Cada visitante possui um assistente que sabe exatamente cada passo que este dá e quanto tempo demora a apreciar cada obra de arte. “Isso leva-nos a perceber de que exposição gostou mais, gostou menos… Ao saber que o visitante está em determinado local do museu, podemos sugerir que vá até à cafetaria, ou ao saber que este passou mais tempo a apreciar uma determinada peça, podemos sugerir um produto que tenhamos na loja do seu interesse. Ou seja, este assistente permite profissionalizar a gestão”, explica Alejandro López, assessor da Museummate. Esta ferramenta já pode ser utilizada nos museus Guggenheim em Bilbao, no Capricho de Gaudí, na Cidade das Artes e Ciências de Valência, no Museu Egípcio em Turim e na Coleção Peggy Guggenheim em Veneza.
Para a responsável pela comissão nacional do Conselho Internacional de Museus, em Portugal falar sobre este tipo de assistentes é “inverter a ordem dos fatores”. “Estamos em realidades de museus em mundos paralelos, porque se não temos dinheiro sequer para ter o ar condicionado ligado, não temos funcionários para ter as portas abertas, quanto mais estar a pensar nesse tipo de estratégias”, reflete. “Primeiro de tudo nós temos de ter a porta aberta, só depois é que podemos oferecer novas formas de fazer a visita e preparar conteúdos”.
A ARTE COMO UM MERO ESPETÁCULO LUCRATIVO Mas não nos estaremos cada vez mais na senda de uma “mercantilização da arte”? Se interrogarmos as pessoas na rua quais seriam os três pintores mais citados? E se apenas se exibissem os seus trabalhos? Iríamos ver a mesma exposição em todo o mundo?
A ex-diretora do LABoral sublinha que “quando o acesso a novos conhecimentos é instrumentalizado e reduzido a um mero espetáculo para as novas feiras de banalidades, podem surgir iniciativas como ‘Van Gogh Alive’”. Esta exposição virtual foi inaugurada no final de 2019 no Círculo de Bellas Artes de Madrid depois de passar por outras salas em full tour mundial e foi vendida como “uma experiência que combina 3.000 imagens em movimento, luz e música, fazendo o visitante mergulhar totalmente no universo do artista holandês”. De momento, encontra-se instalada em Lisboa, onde pode ser visitada até 25 de julho. Para a crítica cultural, esta nova forma de se ver a arte, é quase como um “macmenu de arte”. Até porque não há peças originais envolvidas. “Estamos a falar da outra face da moeda que pouco tem a ver com o artista e sua obra, ou com a história da arte, que neste caso só serve como um recurso altamente distorcido para a criação de mercadorias e shows, aparentemente muito procurados e lucrativos”, argumentou.
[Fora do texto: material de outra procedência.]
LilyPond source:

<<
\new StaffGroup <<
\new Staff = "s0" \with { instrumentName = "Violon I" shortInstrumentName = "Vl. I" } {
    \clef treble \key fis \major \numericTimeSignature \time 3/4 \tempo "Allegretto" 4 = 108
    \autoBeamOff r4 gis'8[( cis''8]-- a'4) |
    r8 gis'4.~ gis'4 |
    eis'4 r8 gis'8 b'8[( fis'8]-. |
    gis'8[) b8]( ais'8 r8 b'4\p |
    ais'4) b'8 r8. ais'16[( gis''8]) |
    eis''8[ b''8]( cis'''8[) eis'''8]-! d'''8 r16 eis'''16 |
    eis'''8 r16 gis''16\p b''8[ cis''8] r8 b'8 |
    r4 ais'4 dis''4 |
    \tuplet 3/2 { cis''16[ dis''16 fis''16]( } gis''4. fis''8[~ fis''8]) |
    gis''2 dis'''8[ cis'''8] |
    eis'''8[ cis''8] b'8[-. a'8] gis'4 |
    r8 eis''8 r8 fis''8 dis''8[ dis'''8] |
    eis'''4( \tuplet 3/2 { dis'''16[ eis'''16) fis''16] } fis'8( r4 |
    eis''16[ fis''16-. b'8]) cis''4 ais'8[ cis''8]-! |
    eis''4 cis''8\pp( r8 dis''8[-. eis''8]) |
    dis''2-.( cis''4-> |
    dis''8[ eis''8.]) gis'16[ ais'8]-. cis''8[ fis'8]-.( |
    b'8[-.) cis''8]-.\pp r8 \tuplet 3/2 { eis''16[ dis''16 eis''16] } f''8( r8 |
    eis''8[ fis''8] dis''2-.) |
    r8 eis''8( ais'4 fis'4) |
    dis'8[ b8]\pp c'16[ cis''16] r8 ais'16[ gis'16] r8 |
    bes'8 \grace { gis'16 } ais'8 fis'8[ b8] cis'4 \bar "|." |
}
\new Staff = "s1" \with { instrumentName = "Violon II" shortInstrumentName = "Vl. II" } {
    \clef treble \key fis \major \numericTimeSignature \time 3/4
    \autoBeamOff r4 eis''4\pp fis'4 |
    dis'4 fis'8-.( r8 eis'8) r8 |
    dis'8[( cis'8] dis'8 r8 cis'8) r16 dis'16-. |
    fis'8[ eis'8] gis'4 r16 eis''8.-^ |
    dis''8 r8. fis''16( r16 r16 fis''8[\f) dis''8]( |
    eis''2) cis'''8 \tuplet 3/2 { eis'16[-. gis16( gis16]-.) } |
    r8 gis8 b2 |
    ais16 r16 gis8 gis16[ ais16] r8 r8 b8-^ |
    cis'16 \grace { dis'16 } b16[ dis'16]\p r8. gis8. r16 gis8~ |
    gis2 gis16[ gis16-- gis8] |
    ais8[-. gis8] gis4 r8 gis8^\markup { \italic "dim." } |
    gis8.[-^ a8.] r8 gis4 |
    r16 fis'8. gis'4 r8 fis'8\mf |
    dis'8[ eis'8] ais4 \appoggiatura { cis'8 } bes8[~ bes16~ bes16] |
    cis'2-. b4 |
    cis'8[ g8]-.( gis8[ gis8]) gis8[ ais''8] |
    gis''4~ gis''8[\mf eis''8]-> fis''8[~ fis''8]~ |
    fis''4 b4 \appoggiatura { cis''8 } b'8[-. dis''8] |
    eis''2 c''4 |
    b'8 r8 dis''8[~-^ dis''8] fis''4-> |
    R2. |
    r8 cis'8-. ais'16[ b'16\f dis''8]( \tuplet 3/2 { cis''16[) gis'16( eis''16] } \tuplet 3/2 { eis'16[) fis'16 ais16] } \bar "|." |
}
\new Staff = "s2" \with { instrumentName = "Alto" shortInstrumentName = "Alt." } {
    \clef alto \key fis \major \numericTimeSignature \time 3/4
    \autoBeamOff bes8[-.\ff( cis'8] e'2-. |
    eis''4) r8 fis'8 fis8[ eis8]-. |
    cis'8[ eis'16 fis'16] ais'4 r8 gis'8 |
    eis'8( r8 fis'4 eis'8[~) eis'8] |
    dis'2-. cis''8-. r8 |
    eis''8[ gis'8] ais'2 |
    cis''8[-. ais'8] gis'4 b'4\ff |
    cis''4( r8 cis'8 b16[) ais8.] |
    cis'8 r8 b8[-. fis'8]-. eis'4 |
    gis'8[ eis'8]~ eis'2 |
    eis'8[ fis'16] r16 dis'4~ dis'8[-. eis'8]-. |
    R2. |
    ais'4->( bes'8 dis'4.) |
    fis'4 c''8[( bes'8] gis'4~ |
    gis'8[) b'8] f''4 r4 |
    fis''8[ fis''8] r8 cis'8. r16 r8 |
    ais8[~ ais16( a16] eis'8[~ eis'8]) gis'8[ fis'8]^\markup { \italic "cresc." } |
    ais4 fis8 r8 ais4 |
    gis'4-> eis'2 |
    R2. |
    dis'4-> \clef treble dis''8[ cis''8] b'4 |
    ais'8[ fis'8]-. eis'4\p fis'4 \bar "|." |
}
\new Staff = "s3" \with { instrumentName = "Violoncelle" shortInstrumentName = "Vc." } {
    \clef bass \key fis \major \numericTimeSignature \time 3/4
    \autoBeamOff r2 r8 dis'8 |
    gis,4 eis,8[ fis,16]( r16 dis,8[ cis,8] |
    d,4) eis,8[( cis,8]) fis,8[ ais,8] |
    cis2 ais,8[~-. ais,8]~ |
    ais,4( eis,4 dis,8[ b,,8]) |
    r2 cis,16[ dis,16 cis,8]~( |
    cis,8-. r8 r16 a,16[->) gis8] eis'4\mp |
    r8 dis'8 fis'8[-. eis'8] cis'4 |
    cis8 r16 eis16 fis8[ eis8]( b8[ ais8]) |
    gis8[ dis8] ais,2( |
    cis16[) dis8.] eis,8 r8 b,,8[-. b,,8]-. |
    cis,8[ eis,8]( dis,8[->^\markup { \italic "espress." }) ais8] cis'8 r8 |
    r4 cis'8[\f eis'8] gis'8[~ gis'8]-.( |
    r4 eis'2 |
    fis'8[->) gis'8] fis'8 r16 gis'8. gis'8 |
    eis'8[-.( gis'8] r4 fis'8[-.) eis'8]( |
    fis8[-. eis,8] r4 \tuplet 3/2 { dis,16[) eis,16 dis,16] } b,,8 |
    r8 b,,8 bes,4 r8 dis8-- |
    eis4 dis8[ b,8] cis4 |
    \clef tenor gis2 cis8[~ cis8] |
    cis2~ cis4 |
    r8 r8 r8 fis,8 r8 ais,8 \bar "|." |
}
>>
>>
Já Vincent Poussou defendeu este tipo de experiências imersivas: “Imaginemos que se aproxima uma nova pandemia… Com estes meios digitais, poderíamos ter uma exposição numa sala vazia, que através dos óculos 3D, ou do próprio telemóvel, se enchia de obras em realidade aumentada. Assim, a questão da distância social ou da transferência de obras não teria importância”, explicou. “Se tivermos uma proposta digital que explica cada uma das obras, os visitantes ficarão a entender melhor o trabalho e ficarão muito mais ricos culturalmente. […] Se as exposições digitais ajudam a transmitir conhecimento, temos de trabalhar com isso”, disse ao El Confidencial.
Maria de Jesus Monge só concorda em parte. Acha que o digital é “extraordinário pela capacidade que tem de nos permitir aceder a conteúdos, mas serve para preparar aquilo que pode depois ser a experiência presencial”. A sua experiência diz-lhe isso mesmo: “Isso viu-se aqui em Portugal a seguir ao final do confinamento do ano passado… As pessoas querem ver as coisas no vivo. Há uma emoção sensorial muito especial que não é possível através do digital e, eu acredito piamente que as pessoas continuaram a visitar os museus”.